After having what Perry described as a “great cup of coffee” for a year, he knew then that this was the path to self-reliance, being his own boss.

“It was just daring,” he said, referring to the life-changing cut.

Not believing in very traditional things and wanting to chart his own course, Perry said a cafe is the perfect place to make him happy, where he can be surrounded by other quirky people in the community.

Perry’s hard work doesn’t stop at coffee and service at Verona. He and his wife Summer recently renovated their 1940s home.

He is a jack-of-all-trades and likes to touch a bit of everything.

“That’s probably another thing that contributed to the coffee,” he said. “I spent years and years doing a lot of hard work.”

Perry was part of a coaching team when he was 13 and was paid under the table in cash.

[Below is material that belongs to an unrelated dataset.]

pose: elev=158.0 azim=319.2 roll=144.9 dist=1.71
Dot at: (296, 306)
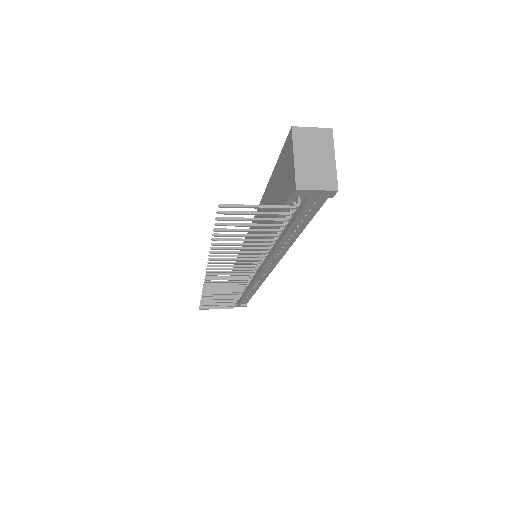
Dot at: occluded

“I was also a lumberjack, worked as a residential tree worker, plumber, remodeler and dabbled in a ton of backbreaking stuff. If you do that until you’re 13, you get beat up and realize I don’t want to spend the rest of my life doing stuff like that.”

Perry’s partner, Paul West, is a painting contractor who oversees cabinetry at Alley Cats.

“It’s kind of everyone. It’s not me, me, me,” Perry said. “I create a space that is for me that gives me stability and happiness, but it’s a place for the community, so they should have a bit of a say. I tried to ask as many people as possible. “

Almost everything Perry has done has been done with input from a collective of people in the community.

“I’m very indecisive. You never want to go shopping with me,” he laughed.

In addition to West’s help, Perry also enlisted artist Jenny Stephens, Check Mark Designs signage wide, and Michael Stewart for custom audio.

“That’s a lot of help from a lot of people.”

The result is an elegant but original place.

“I’m a lot of fun and just want this place to be a lot of fun for the community.”

(Alley Cats Coffee Shop is at 305 E. Front St., the former Flying Crow. Opening has yet to be determined.)